- Tasks and exercises
1. Answer these questions about the land case excerpt.
(a) On what date were the patta and the land handed over to Ghena Mridanga?
(b) How many acres of land does Nanda Dalui own at Assannagar?
(c) How much did Sudhanya Dalui and Surya Dalui borrow jointly from the Nadia District Cooperative Land Development Bank Limited?
2. Transcribe the land case excerpt between "14. The ADM" and "rights of Ghena.", inclusive.

14. The ADM then took the SDO Ranaghat with him to the spot along with Amins, demarcated the area allotted to Ghena Mridanga and formally handed over both the patta and the land to this allottee in the presence of the villagers and the Santras on 28-9-76. He explained to Ghena that since Bhiku had already sown kalai in the plots, he should be allowed to harvest the produce without interference. The office copy of the patta was handed over to the JLRO who, by then, was at his wit’s and fell all over himself promising to protect the rights of Ghena.

15. On 5-11-76 the ADM was surprised to find Ghena in his office with a complaint of having been driven off his land by the Santras assisted by the Gram-Adhyaksha (village headman) of the village. The SDO Ranaghat was immediately informed. On 9-11-76 the SDO wrote to the Circle Inspector of Police, Shantipur, asking him to ensure peaceful possession of the lands by Ghena and wanting a report by 15-11-76. On 17-11-76 the SDO informed the ADM that the allegation made by Ghena was false, since the CI had reported that he was very much in possession of the land and (extremely significant) “he has harvested kalai on the land”.

II – NANDA DALUI

1. Nanda Dalui owns 3.56 acres of land at Assannagar in the police station of Krishnagar in West Bengal. He supports his mother, wife and 4 minor children. He inherited this land from his father the late Sudhanya Dalui and his uncle the late Surya Dalui. Both his father and uncle had taken a loan of Rs.3,600 jointly from the Nadia District Cooperative Land Development Bank Limited (NDCLDB) for sinking a shallow tubewell. They were also indebted to the tune of Rs.700 to Jitendra Nath Saha, a fertilizer and pesticide licensee who had no money-lending licence. Saha realised the debt in kind at about Rs.10 less than the prevailing market price. The money-lending transactions were entered by him in a hath-chita, a small account book bound in red cloth.

2. In March 1974 Sudhanya Dalui  received a notice from the NDCLDB for re-paying Rs.2,100.  He approached Jitendra Saha for advancing a further loan to meet the demand of the Bank. This was perhaps the opportunity Jiten Saha was waiting for.  He informed Sudhanya Dalui that he would not be able to advance this loan without security since Dalui had not repaid the earlier loan. Sudhanya was compelled to execute a registered sale deed for two bighas of his land for a loan of Rs.1,000,  whereas the market value of the land was around Rs.2,000 at that time. Sudhanya was also pressurised into executing a bainanama (sale-agreement) that he would sell his remaining land for Rs.3,000 should he fail to repay Rs.3,622 by Chaitra 1382 B.S. (April 1976) on payment of Rs.500 by Saha. The market value of this portion of land being irrigated with a shallow tubewell was not less than Rs.20,000. Dalui, however, did not hand over possession of any portion of his land to Saha. He went on repaying his loan to Jiten Saha by giving him a share of his produce. It is not possible to assess the fairness of the price determined by Saha for the crop since there was no entry in the hath chita about the quantity of crop received. At one place only, where an entry had been made, it was found that Dalui had given Saha 176 kg of paddy for Rs.220, but in the next page the balance brought forward omitted the amount wholly.

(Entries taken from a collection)
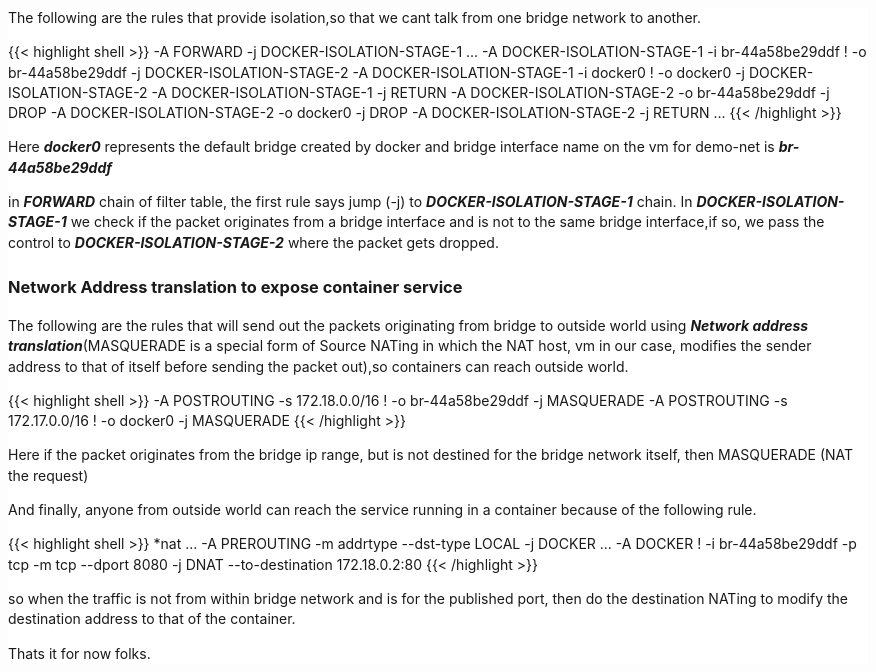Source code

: The following are the rules that provide isolation,so that we cant talk from one bridge network to another. 

{{< highlight shell >}}
-A FORWARD -j DOCKER-ISOLATION-STAGE-1
...
-A DOCKER-ISOLATION-STAGE-1 -i br-44a58be29ddf ! -o br-44a58be29ddf -j DOCKER-ISOLATION-STAGE-2
-A DOCKER-ISOLATION-STAGE-1 -i docker0 ! -o docker0 -j DOCKER-ISOLATION-STAGE-2
-A DOCKER-ISOLATION-STAGE-1 -j RETURN
-A DOCKER-ISOLATION-STAGE-2 -o br-44a58be29ddf -j DROP
-A DOCKER-ISOLATION-STAGE-2 -o docker0 -j DROP
-A DOCKER-ISOLATION-STAGE-2 -j RETURN
...
{{< /highlight >}}

Here ___docker0___ represents the default bridge created by docker and bridge interface name on the vm for demo-net is ___br-44a58be29ddf___

in ___FORWARD___ chain of filter table, the first rule says jump (-j) to ___DOCKER-ISOLATION-STAGE-1___ chain. In ___DOCKER-ISOLATION-STAGE-1___ we check if the packet originates from 
a bridge interface and is not to the same bridge interface,if so, we pass the control to ___DOCKER-ISOLATION-STAGE-2___ where the packet gets dropped.

### Network Address translation to expose container service

The following are the rules that will send out the packets originating from bridge to outside world using ___Network address translation___(MASQUERADE is a special form of Source NATing in which the NAT host, vm in our case, modifies the sender address to that of itself before sending the packet out),so containers can reach outside world. 

{{< highlight shell >}}
-A POSTROUTING -s 172.18.0.0/16 ! -o br-44a58be29ddf -j MASQUERADE
-A POSTROUTING -s 172.17.0.0/16 ! -o docker0 -j MASQUERADE
{{< /highlight >}}

Here if the packet originates from the bridge ip range, but is not destined for the bridge network itself, then MASQUERADE (NAT the request)

And finally, anyone from outside world can reach the service running in a container because of the following rule. 

{{< highlight shell >}}
*nat
...
-A PREROUTING -m addrtype --dst-type LOCAL -j DOCKER
...
-A DOCKER ! -i br-44a58be29ddf -p tcp -m tcp --dport 8080 -j DNAT --to-destination 172.18.0.2:80
{{< /highlight >}}

so when the traffic is not from within bridge network and is for the published port, then do the destination NATing to modify the destination address to that of the container. 

Thats it for now folks.
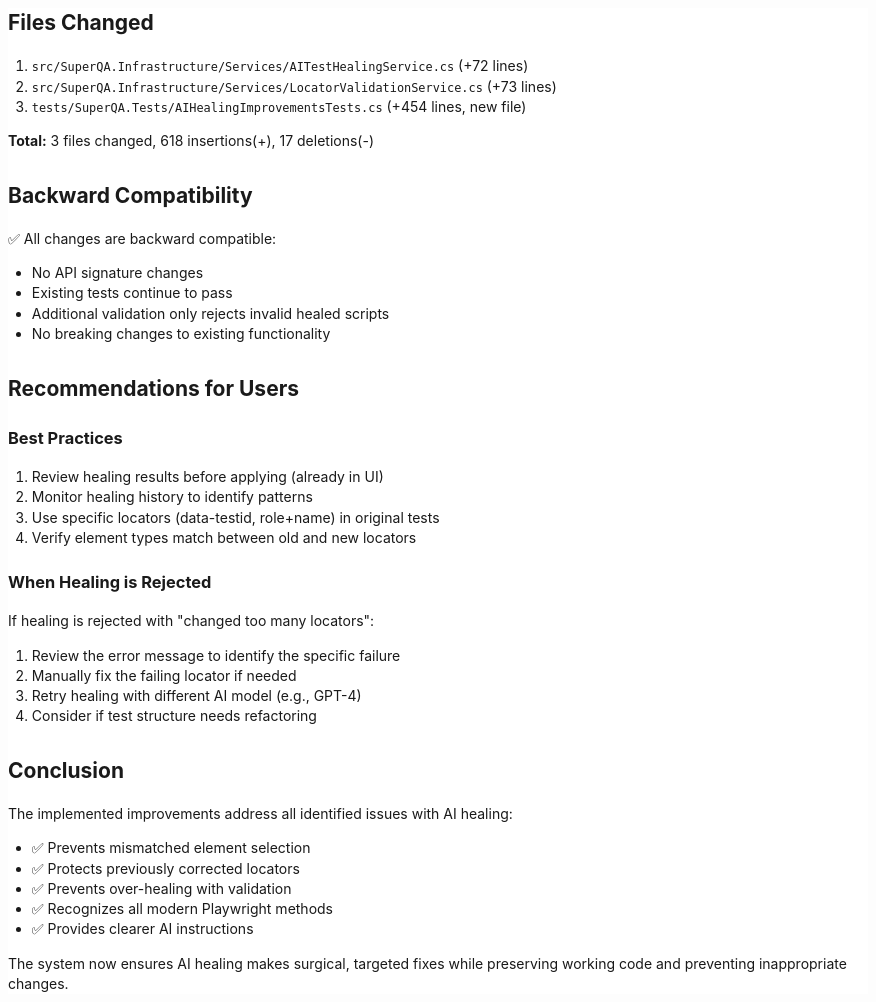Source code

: ## Files Changed
1. `src/SuperQA.Infrastructure/Services/AITestHealingService.cs` (+72 lines)
2. `src/SuperQA.Infrastructure/Services/LocatorValidationService.cs` (+73 lines)
3. `tests/SuperQA.Tests/AIHealingImprovementsTests.cs` (+454 lines, new file)

**Total:** 3 files changed, 618 insertions(+), 17 deletions(-)

## Backward Compatibility
✅ All changes are backward compatible:
- No API signature changes
- Existing tests continue to pass
- Additional validation only rejects invalid healed scripts
- No breaking changes to existing functionality

## Recommendations for Users

### Best Practices
1. Review healing results before applying (already in UI)
2. Monitor healing history to identify patterns
3. Use specific locators (data-testid, role+name) in original tests
4. Verify element types match between old and new locators

### When Healing is Rejected
If healing is rejected with "changed too many locators":
1. Review the error message to identify the specific failure
2. Manually fix the failing locator if needed
3. Retry healing with different AI model (e.g., GPT-4)
4. Consider if test structure needs refactoring

## Conclusion
The implemented improvements address all identified issues with AI healing:
- ✅ Prevents mismatched element selection
- ✅ Protects previously corrected locators
- ✅ Prevents over-healing with validation
- ✅ Recognizes all modern Playwright methods
- ✅ Provides clearer AI instructions

The system now ensures AI healing makes surgical, targeted fixes while preserving working code and preventing inappropriate changes.
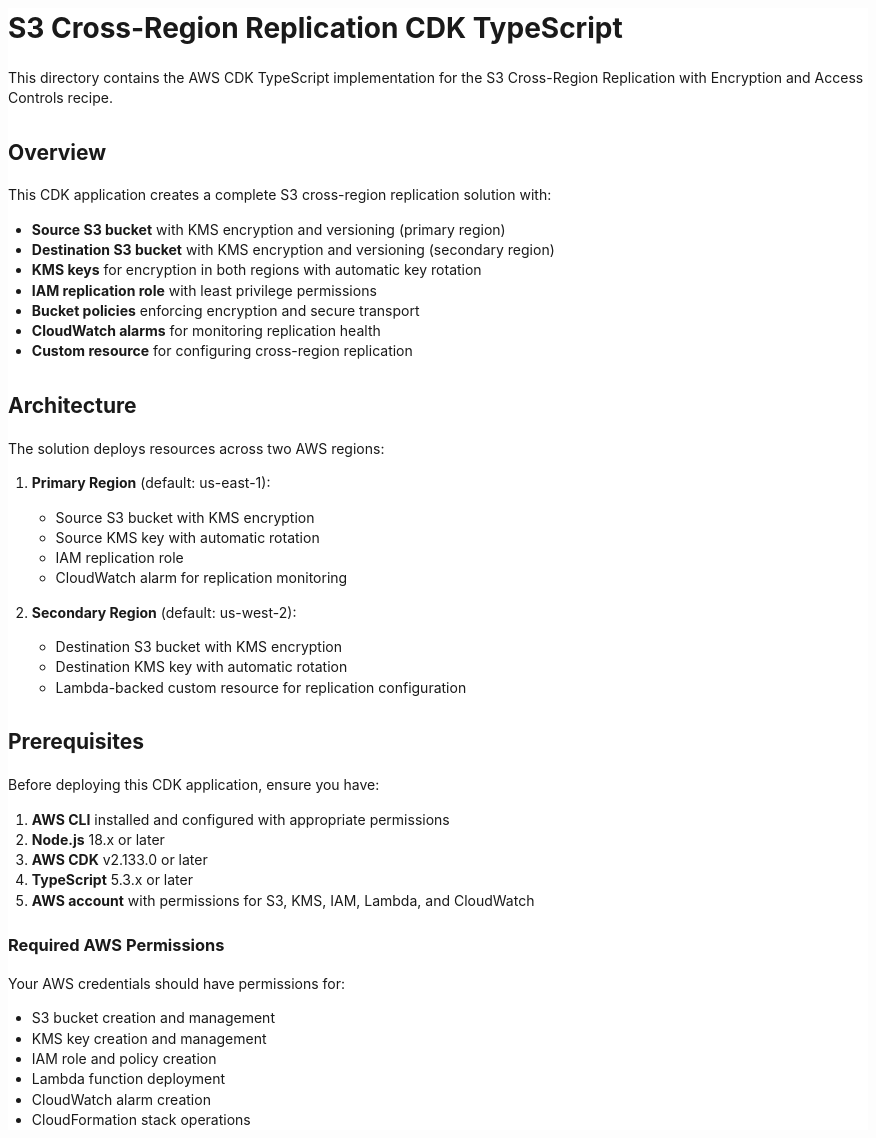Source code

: # S3 Cross-Region Replication CDK TypeScript

This directory contains the AWS CDK TypeScript implementation for the S3 Cross-Region Replication with Encryption and Access Controls recipe.

## Overview

This CDK application creates a complete S3 cross-region replication solution with:

- **Source S3 bucket** with KMS encryption and versioning (primary region)
- **Destination S3 bucket** with KMS encryption and versioning (secondary region)
- **KMS keys** for encryption in both regions with automatic key rotation
- **IAM replication role** with least privilege permissions
- **Bucket policies** enforcing encryption and secure transport
- **CloudWatch alarms** for monitoring replication health
- **Custom resource** for configuring cross-region replication

## Architecture

The solution deploys resources across two AWS regions:

1. **Primary Region** (default: us-east-1):
   - Source S3 bucket with KMS encryption
   - Source KMS key with automatic rotation
   - IAM replication role
   - CloudWatch alarm for replication monitoring

2. **Secondary Region** (default: us-west-2):
   - Destination S3 bucket with KMS encryption
   - Destination KMS key with automatic rotation
   - Lambda-backed custom resource for replication configuration

## Prerequisites

Before deploying this CDK application, ensure you have:

1. **AWS CLI** installed and configured with appropriate permissions
2. **Node.js** 18.x or later
3. **AWS CDK** v2.133.0 or later
4. **TypeScript** 5.3.x or later
5. **AWS account** with permissions for S3, KMS, IAM, Lambda, and CloudWatch

### Required AWS Permissions

Your AWS credentials should have permissions for:
- S3 bucket creation and management
- KMS key creation and management
- IAM role and policy creation
- Lambda function deployment
- CloudWatch alarm creation
- CloudFormation stack operations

- Task results
1.
(a) 28-9-76
(b) 3.56 acres
(c) Rs.3,600

2.
14. The ADM then took the SDO Ranaghat with him to the spot along with Amins, demarcated the area allotted to Ghena Mridanga and formally handed over both the patta and the land to this allottee in the presence of the villagers and the Santras on 28-9-76. He explained to Ghena that since Bhiku had already sown kalai in the plots, he should be allowed to harvest the produce without interference. The office copy of the patta was handed over to the JLRO who, by then, was at his wit’s and fell all over himself promising to protect the rights of Ghena.